How the transpiration stream works
The mechanism is a pulling chain that stretches from the soil to the sky:
Water evaporates from the wet surfaces of the spongy mesophyll cells inside the leaf, leaving as water vapour through the stomata.
As water leaves each mesophyll cell, that cell pulls in fresh water from its neighbour by osmosis (because losing water lowers its water potential).
Cells closer to the xylem then pull water from the xylem.
The water column in the xylem is a continuous unbroken thread of water molecules held together by cohesion (hydrogen bonds between water molecules). When the top of the column is pulled, the whole column moves up.
At the bottom of the plant, fresh water from the soil is pulled into the root hair cells by osmosis to replace what has been lost.
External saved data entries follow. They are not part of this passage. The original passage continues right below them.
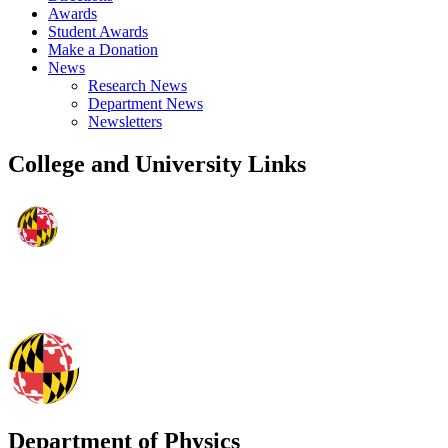
Awards
Student Awards
Make a Donation
News
Research News
Department News
Newsletters
College and University Links
Department of Physics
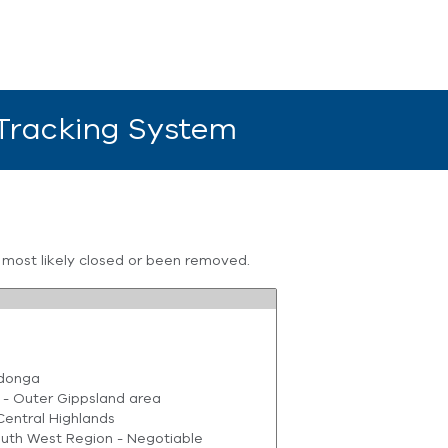
 Tracking System
s most likely closed or been removed.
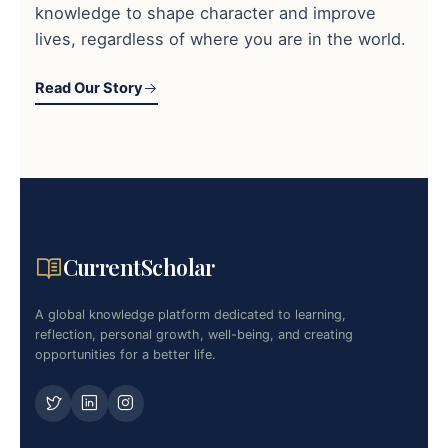
knowledge to shape character and improve
lives, regardless of where you are in the world.
Read Our Story
CurrentScholar
A global knowledge platform dedicated to learning,
reflection, personal growth, well-being, and creating
opportunities for a better life.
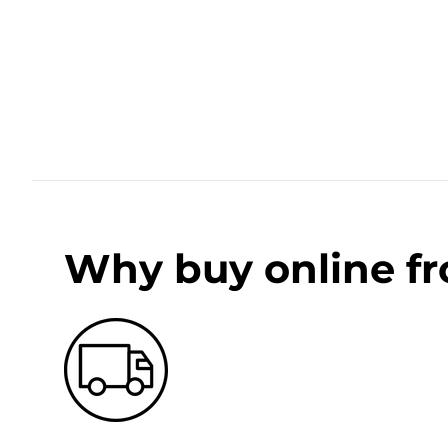
Why buy online f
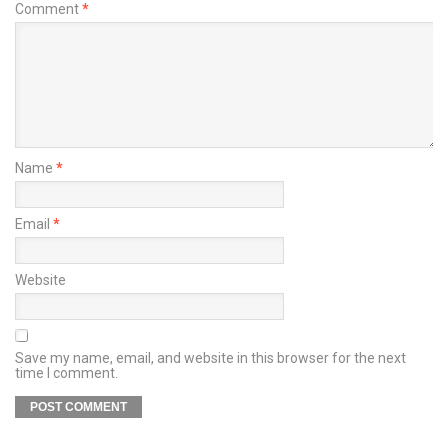
Comment
*
Name
*
Email
*
Website
Save my name, email, and website in this browser for the next
time I comment.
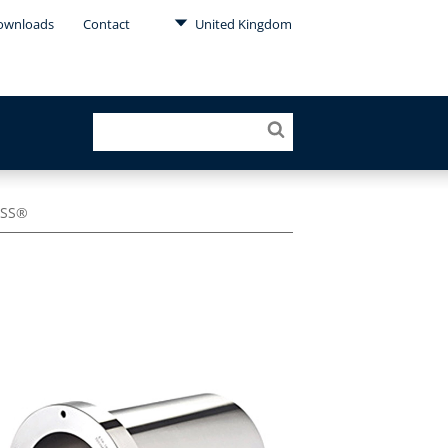
ownloads
Contact
United Kingdom
ESS®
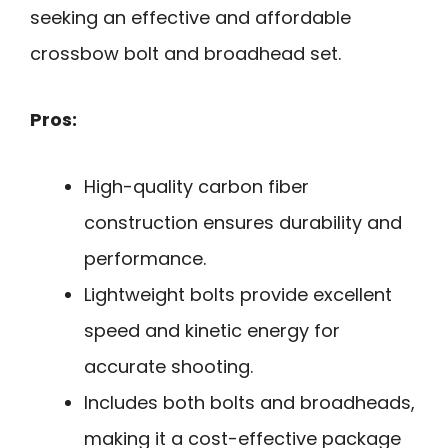
seeking an effective and affordable
crossbow bolt and broadhead set.
Pros:
High-quality carbon fiber
construction ensures durability and
performance.
Lightweight bolts provide excellent
speed and kinetic energy for
accurate shooting.
Includes both bolts and broadheads,
making it a cost-effective package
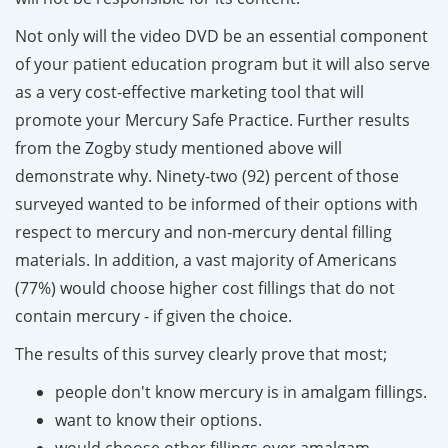
Not only will the video DVD be an essential component
of your patient education program but it will also serve
as a very cost-effective marketing tool that will
promote your Mercury Safe Practice. Further results
from the Zogby study mentioned above will
demonstrate why.
Ninety-two (92) percent of those
surveyed wanted to be informed of their options with
respect to mercury and non-mercury dental filling
materials. In addition, a vast majority of Americans
(77%) would choose higher cost fillings that do not
contain mercury - if given the choice.
The results of this survey clearly prove that most;
people don't know mercury is in amalgam fillings.
want to know their options.
would choose other fillings over amalgam.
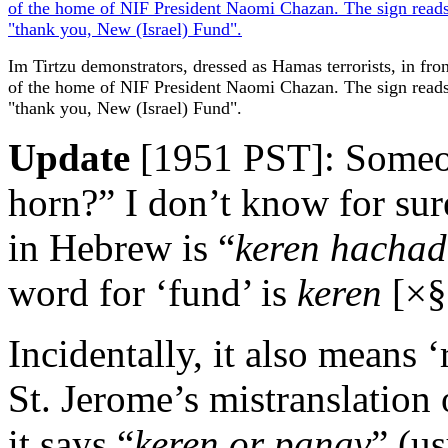
Im Tirtzu demonstrators, dressed as Hamas terrorists, in fron
of the home of NIF President Naomi Chazan. The sign read
"thank you, New (Israel) Fund".
Update
[1951 PST]: Someon
horn?” I don’t know for su
in Hebrew is “
keren hacha
word for ‘fund’ is
keren
[×§
Incidentally, it also means ‘r
St. Jerome’s mistranslation
it says “
keren or panav
” (u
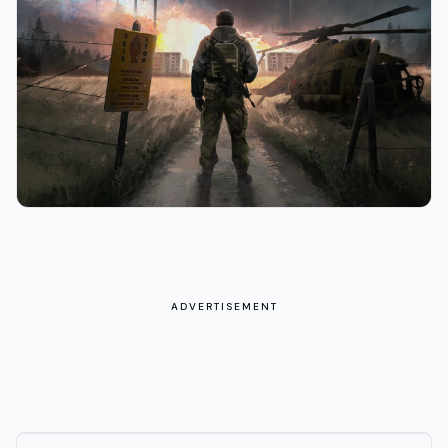
ADVERTISEMENT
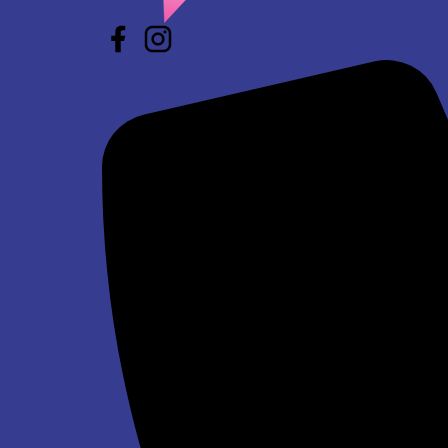
Star Wars Jump and Slide Wet/Dry
$293.00
Winter Wonderland Jump and Slide Wet/Dry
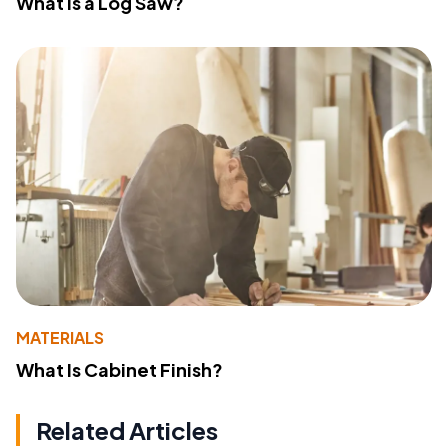
What Is a Log Saw?
MATERIALS
What Is Cabinet Finish?
Related Articles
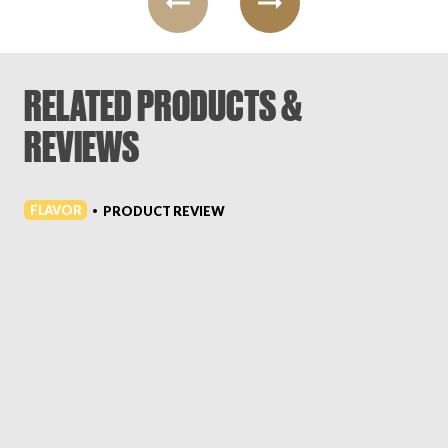
RELATED PRODUCTS &
REVIEWS
FLAVOR
PRODUCT REVIEW
•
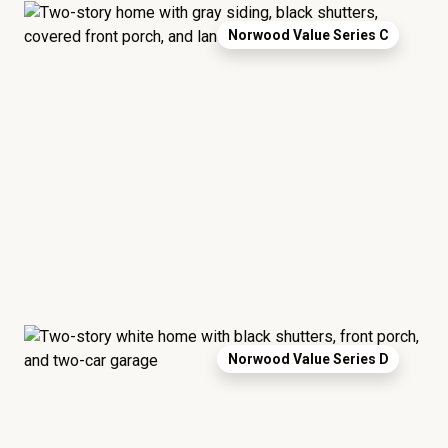
Norwood Value Series C
Norwood Value Series D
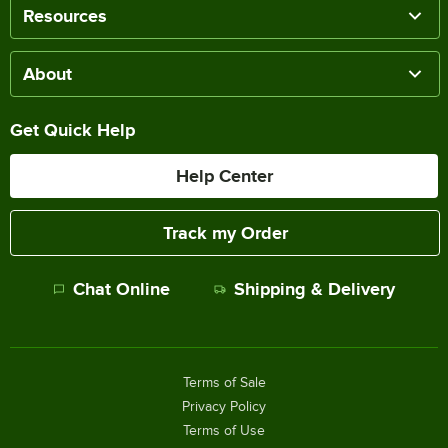
Resources
About
Get Quick Help
Help Center
Track my Order
Chat Online
Shipping & Delivery
Terms of Sale
Privacy Policy
Terms of Use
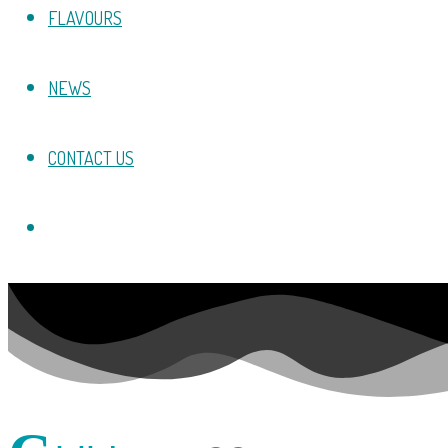
FLAVOURS
NEWS
CONTACT US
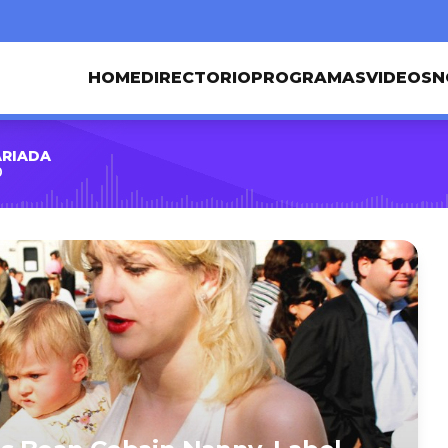
HOME
DIRECTORIO
PROGRAMAS
VIDEOS
N
ARIADA
0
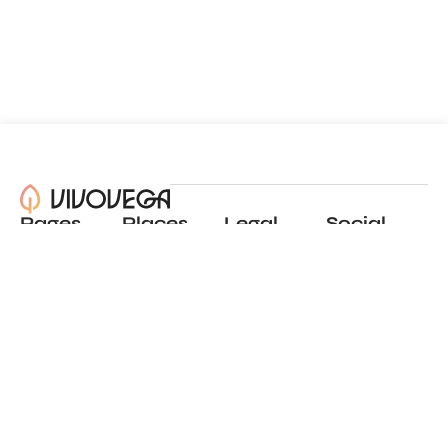
Pages
Places
Legal
Social
About
View all places
Privacy policy
Instagram
Blog
Add a place
Terms of use
LinkedIn
Contact
Website by
Incremental
© 2024 All Rights Reserved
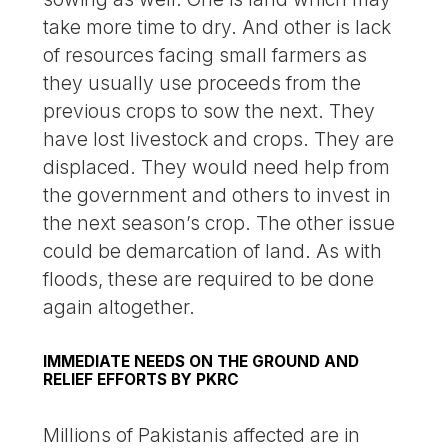
take more time to dry. And other is lack
of resources facing small farmers as
they usually use proceeds from the
previous crops to sow the next. They
have lost livestock and crops. They are
displaced. They would need help from
the government and others to invest in
the next season’s crop. The other issue
could be demarcation of land. As with
floods, these are required to be done
again altogether.
IMMEDIATE NEEDS ON THE GROUND AND
RELIEF EFFORTS BY PKRC
Millions of Pakistanis affected are in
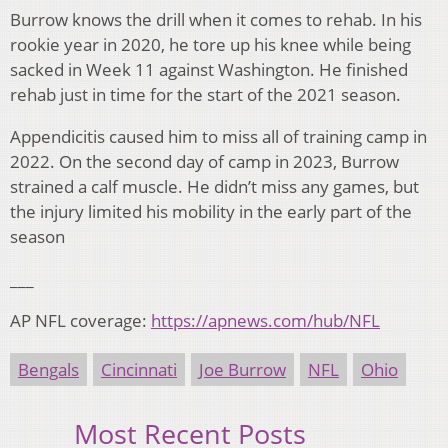
Burrow knows the drill when it comes to rehab. In his
rookie year in 2020, he tore up his knee while being
sacked in Week 11 against Washington. He finished
rehab just in time for the start of the 2021 season.
Appendicitis caused him to miss all of training camp in
2022. On the second day of camp in 2023, Burrow
strained a calf muscle. He didn’t miss any games, but
the injury limited his mobility in the early part of the
season
___
AP NFL coverage:
https://apnews.com/hub/NFL
Bengals
Cincinnati
Joe Burrow
NFL
Ohio
Most Recent Posts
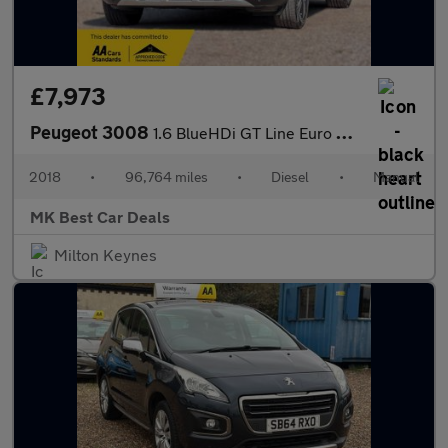
£7,973
Peugeot 3008
1.6 BlueHDi GT Line Euro 6 (s/s) 5dr
2018
•
96,764 miles
•
Diesel
•
Manual
MK Best Car Deals
Milton Keynes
So transpiration at the leaves drives water uptake at the roots. Water flows up the xylem in a continuous stream.
A whole-plant illustration of the transpiration stream showing water entering at the root hair cells, travelling up through the xylem, spreading into the leaf mesophyll, and evaporating out through the stomata
Stomata: open by day, closed by night
Stomata are tiny pores in the leaf surface (mostly on the underside), each surrounded by a pair of bean-shaped guard cells that control whether the pore is open or closed.
In daylight, the guard cells take in water by osmosis and become turgid. Their unusual shape means that as they swell, they bend outwards, opening the stoma. Gases can move in and out freely, allowing photosynthesis to happen.
At night, the guard cells lose water and become flaccid. They flop back together and close the stoma, reducing water loss when photosynthesis is not happening anyway.
If the plant is short of water, the guard cells close the stomata even during the day to limit water loss. This stops photosynthesis but saves the plant from wilting.